Bandeiras e músicas como motivos de campanha

Carlos Calongo |

Das muitas (boas e más) recordações das eleições de 1992, vem-me à mente o colorido que transformou algumas das principais ruas da cidade de Luanda (realidade que melhor domino), numa espécie de arco-íris artificial, promovido pelo conjunto de bandeiras e outros dísticos de identificação das forças políticas e respectivos líderes concorrentes ao pleito do referido ano.

O país assinalava a viragem da página do mono para o multipartidarismo, que até hoje é uma das mais indeléveis marcas da angolanidade, cujo percurso é irreversível, se considerarmos a dinâmica das sociedades modernas.
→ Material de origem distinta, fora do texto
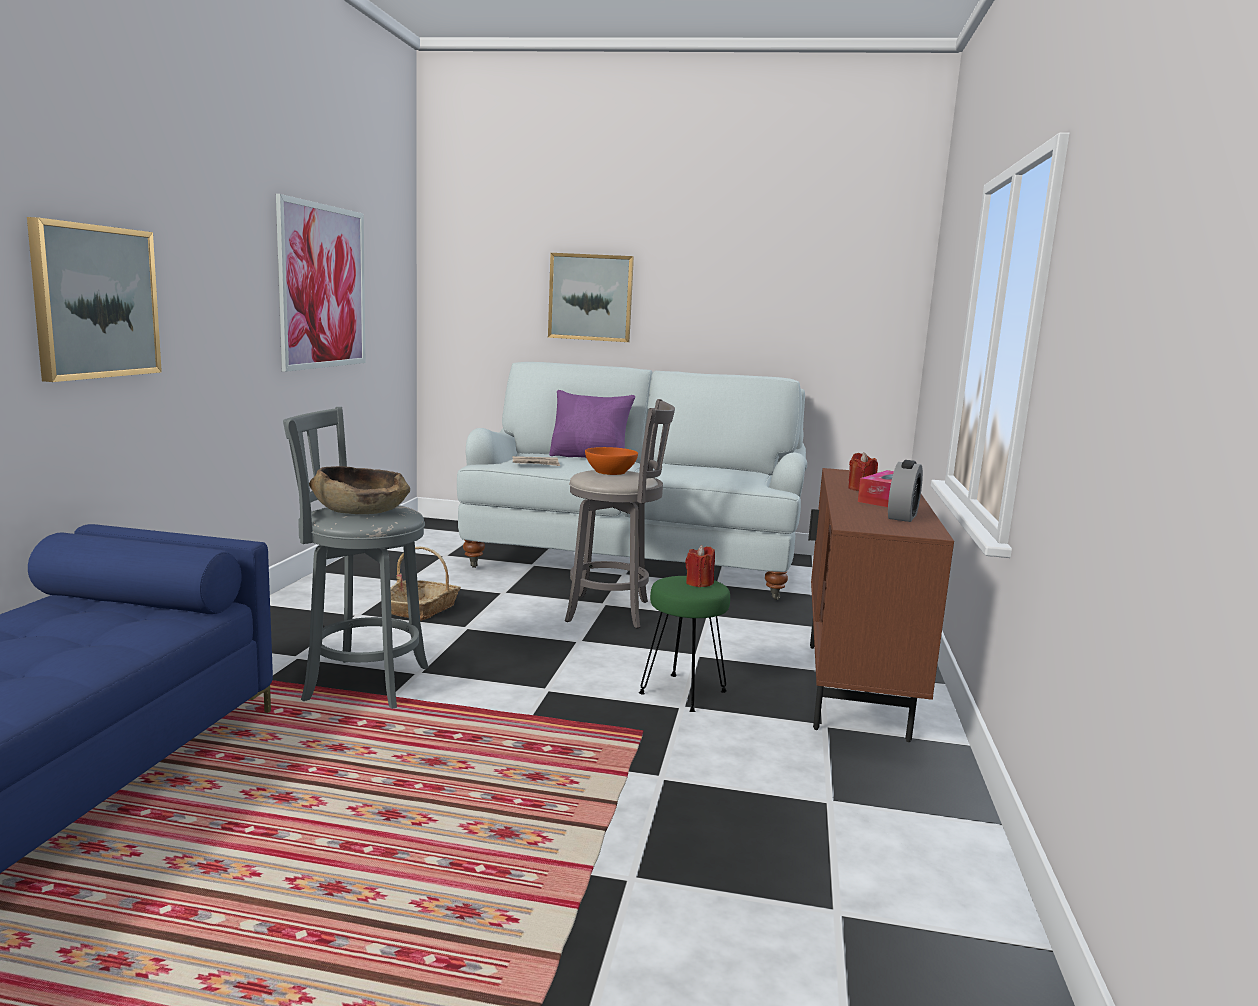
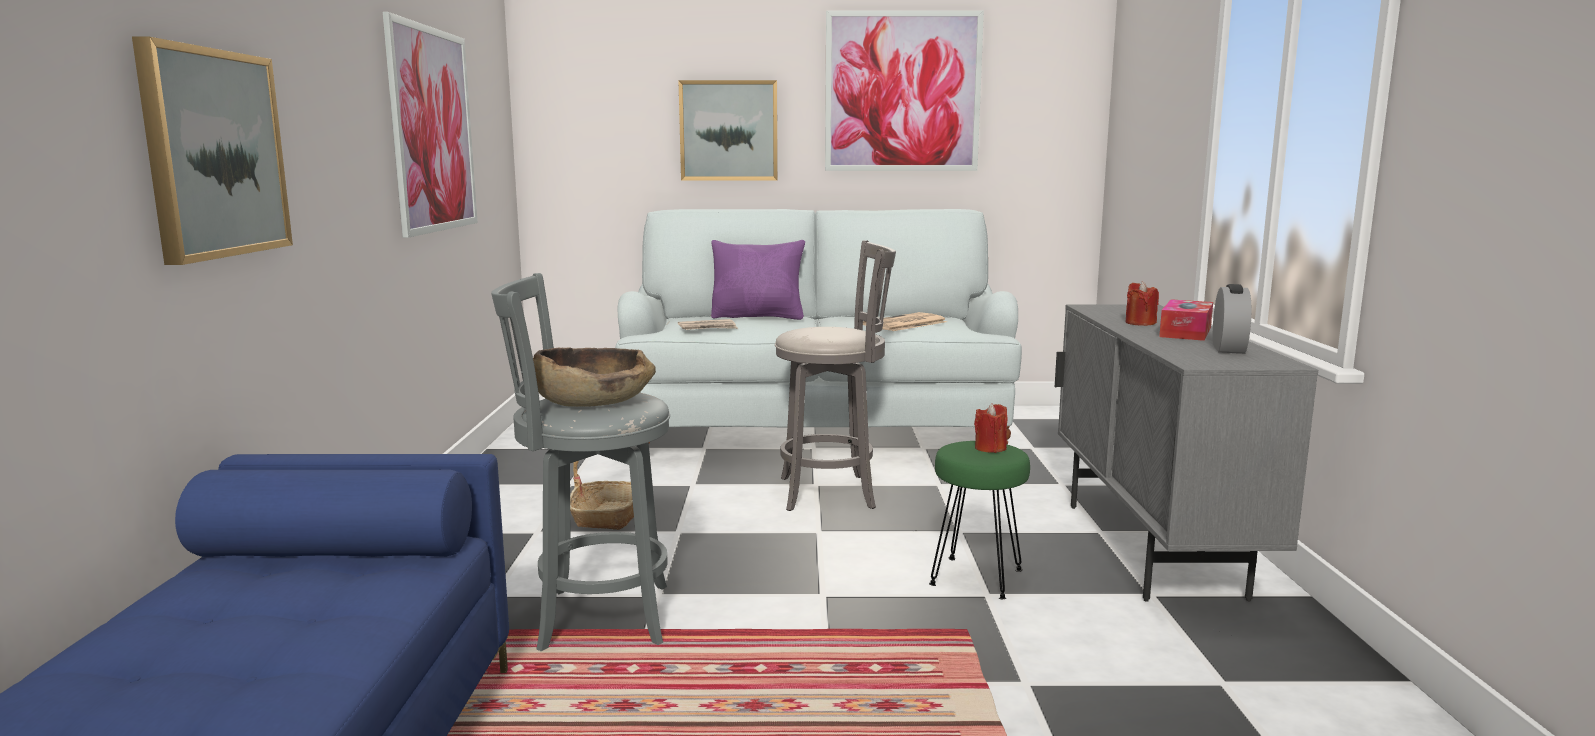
camera: 10 degrees left, 0 degrees up
(610, 472) = (820, 329): orange bowl -> none
(705, 474) = (904, 324): none -> newspaper
(742, 271) = (902, 92): none -> picture
(854, 689) = (1151, 549): brown cabinet -> grey cabinet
A disputa pela hegemonia política não tinha como estar além do MPLA, UNITA e FNLA, a quem se juntaram outras formações políticas que tiveram destinos diferentes, sendo que algumas delas chegaram mesmo a desaparecer da pauta política nacional.
De modo geral, a disputa política ficou marcada por uma competitividade salutar, o que fez das  referidas eleições uma memorável festa, não fosse o que de errado a memória colectiva se  obrigou a registar no after day.
Ainda bem que é maior o universo de cidadãos dispostos a não dar tréguas a aventuras que tenham, a mínima que seja, semelhança com o passado triste da nossa história, pois para eles a vida continua e, como se diz entre nós, “A vitória é certa”.
Uma das formas de concretização da capitalização das marcas passa pela capacidade que os partidos devem ter para inundar as principais artérias dos centros urbanos, e não só, com os motivos das suas campanhas, aqui entendidos como as bandeiras, fotografias oficiais dos cabeças de listas. Isto no que tange à estaticidade, que pode ir mais além.
À guisa de exemplo, em 1992, era impossível imaginar algumas artérias do Cazenga e Rangel, apenas para citar estas duas, com a ausência de dísticos de certo partido, dada a relação da sua história com os referidos bairros tradicionais de Luanda.
Por esta conotação chega-se, rapidamente, à conclusão de que falta “agressividade“ por parte dos cabos eleitorais. Ou seja, é gritante a ausência de motivos de propaganda como as bandeiras e músicas, emergindo daí um fosso entre a realidade contextual e conceitual em que a propaganda, por definição, é considerada uma actividade humana quase tão antiga quanto o registo de uma das primeiras civilizações, mais recentemente teorizada como a técnica de comunicação mais “agressiva” do jogo político.
Pelo que nos é dado a ver, as campanhas de propaganda de alguns partidos políticos concorrentes às eleições de 23 de Agosto foram elaboradas à margem de um modo específico sistemático de persuadir visando influenciar com fins ideológicos, políticos as emoções, atitudes, opiniões ou acções do público-alvo.
Só assim se compreende que a música, outro motivo forte da linguagem propagandística, esteja, comparativamente às eleições de 1992, muito aquém da valia que ela representou para as emoções e atitudes dos eleitores. Aliás, não precisamos recordar que, hoje por hoje, ainda soa com agradável sonoridade rítmica e harmónica a música de Rui Mingas, quem tem como refrão o seguinte: “ Nem que seja desta vez, consola Santana”.